In general, a healthy dose of caution is required when using new sources for statistical production: while new ‘big’ data sets are often extensive, they are not necessarily representative; private sources may not be sustainable; or data ownership may be unclear. NSOs have to find the right balance between innovation and quality assurance for trustworthy statistics.
In an effort to remain at the frontier of data innovation, important international initiatives have been launched to co-invest in the modernisation of statistical organisations. Indeed, we engage actively in the UN-led High-Level Group for the Modernisation of Official Statistics, with the joint mission to identify trends, threats, and opportunities in modernising statistical organisations. Collaborative efforts and co-investment are key here to effectively leverage NSOs strengths and expertise to advise discussions on the country’s or region’s data ecosystem.
From data producers to data stewards
The challenge for NSOs and the OECD alike is to reap the benefits of the data deluge while maintaining the level of quality that underpins trust in statistics. In this sense this new wealth of data is both an opportunity and a challenge. Where international organisations and national administrations previously acted as the principle (and often only) producer of statistics, we are now becoming stewards or gatekeepers at the centre of a diverse data ecosystem.

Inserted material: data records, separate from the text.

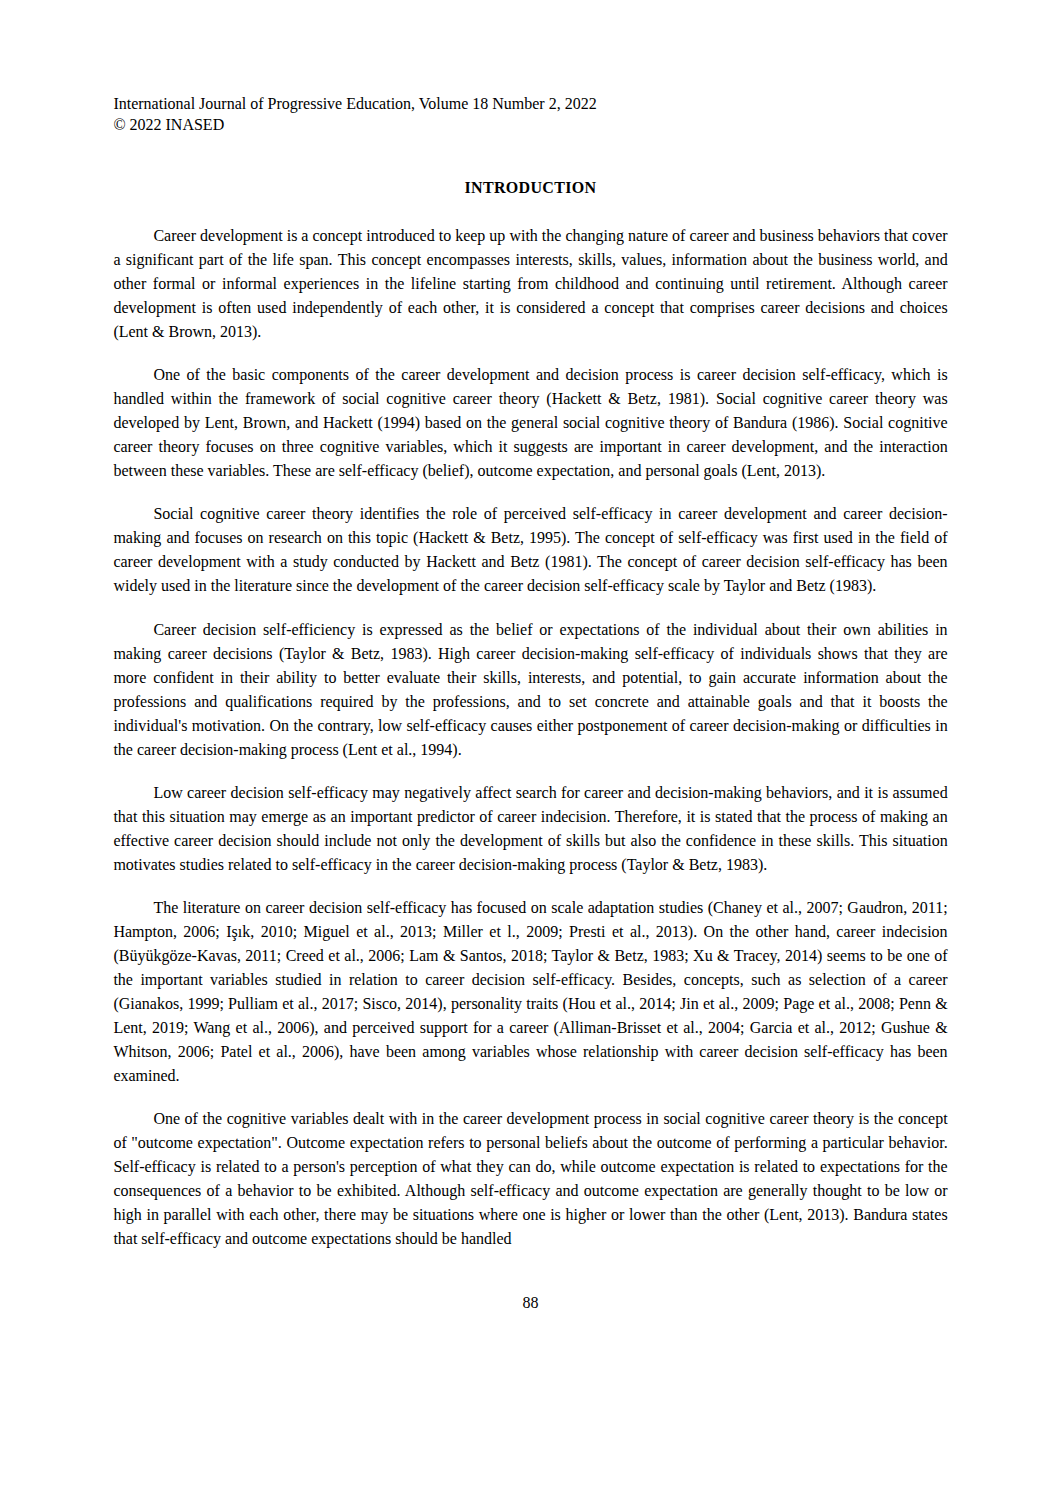International Journal of Progressive Education, Volume 18 Number 2, 2022
© 2022 INASED
INTRODUCTION
Career development is a concept introduced to keep up with the changing nature of career and business behaviors that cover a significant part of the life span. This concept encompasses interests, skills, values, information about the business world, and other formal or informal experiences in the lifeline starting from childhood and continuing until retirement. Although career development is often used independently of each other, it is considered a concept that comprises career decisions and choices (Lent & Brown, 2013).
One of the basic components of the career development and decision process is career decision self-efficacy, which is handled within the framework of social cognitive career theory (Hackett & Betz, 1981). Social cognitive career theory was developed by Lent, Brown, and Hackett (1994) based on the general social cognitive theory of Bandura (1986). Social cognitive career theory focuses on three cognitive variables, which it suggests are important in career development, and the interaction between these variables. These are self-efficacy (belief), outcome expectation, and personal goals (Lent, 2013).
Social cognitive career theory identifies the role of perceived self-efficacy in career development and career decision-making and focuses on research on this topic (Hackett & Betz, 1995). The concept of self-efficacy was first used in the field of career development with a study conducted by Hackett and Betz (1981). The concept of career decision self-efficacy has been widely used in the literature since the development of the career decision self-efficacy scale by Taylor and Betz (1983).
Career decision self-efficiency is expressed as the belief or expectations of the individual about their own abilities in making career decisions (Taylor & Betz, 1983). High career decision-making self-efficacy of individuals shows that they are more confident in their ability to better evaluate their skills, interests, and potential, to gain accurate information about the professions and qualifications required by the professions, and to set concrete and attainable goals and that it boosts the individual's motivation. On the contrary, low self-efficacy causes either postponement of career decision-making or difficulties in the career decision-making process (Lent et al., 1994).
Low career decision self-efficacy may negatively affect search for career and decision-making behaviors, and it is assumed that this situation may emerge as an important predictor of career indecision. Therefore, it is stated that the process of making an effective career decision should include not only the development of skills but also the confidence in these skills. This situation motivates studies related to self-efficacy in the career decision-making process (Taylor & Betz, 1983).
The literature on career decision self-efficacy has focused on scale adaptation studies (Chaney et al., 2007; Gaudron, 2011; Hampton, 2006; Işık, 2010; Miguel et al., 2013; Miller et l., 2009; Presti et al., 2013). On the other hand, career indecision (Büyükgöze-Kavas, 2011; Creed et al., 2006; Lam & Santos, 2018; Taylor & Betz, 1983; Xu & Tracey, 2014) seems to be one of the important variables studied in relation to career decision self-efficacy. Besides, concepts, such as selection of a career (Gianakos, 1999; Pulliam et al., 2017; Sisco, 2014), personality traits (Hou et al., 2014; Jin et al., 2009; Page et al., 2008; Penn & Lent, 2019; Wang et al., 2006), and perceived support for a career (Alliman-Brisset et al., 2004; Garcia et al., 2012; Gushue & Whitson, 2006; Patel et al., 2006), have been among variables whose relationship with career decision self-efficacy has been examined.
One of the cognitive variables dealt with in the career development process in social cognitive career theory is the concept of "outcome expectation". Outcome expectation refers to personal beliefs about the outcome of performing a particular behavior. Self-efficacy is related to a person's perception of what they can do, while outcome expectation is related to expectations for the consequences of a behavior to be exhibited. Although self-efficacy and outcome expectation are generally thought to be low or high in parallel with each other, there may be situations where one is higher or lower than the other (Lent, 2013). Bandura states that self-efficacy and outcome expectations should be handled
88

In this new data ecosystem, data are often fragmented and difficult to reconcile between sources. Yet, this is a necessary condition to tap into some of the richest data sources: for instance administrative records of various kinds. One important responsibility of a data steward is therefore to co-ordinate access to administrative data sources for statistical and research purposes, while fully respecting confidentiality standards. Such co-ordination through common classifications, inter-operable data systems and the right institutional framework also reduces the response burden on people and businesses from traditional surveys. New projects have been initiated to bring us closer to such a ‘Once Only’ principle of data collection, where citizens and businesses need only provide certain standardised information to administrators once.
New ‘big’ data brings both new opportunities and new challenges. More than ever before there is an enthusiasm and vibrancy in the statistical space to harness these opportunities. Everyone should be keen to learn, to explore and to answer new and longstanding questions using data – I certainly am! But not every piece of data is fit for use, and NSOs and international organisations have a key role to play when it comes to providing the trusted data and statistics that are so fundamental for evidence-based policy and, ultimately, for democracy.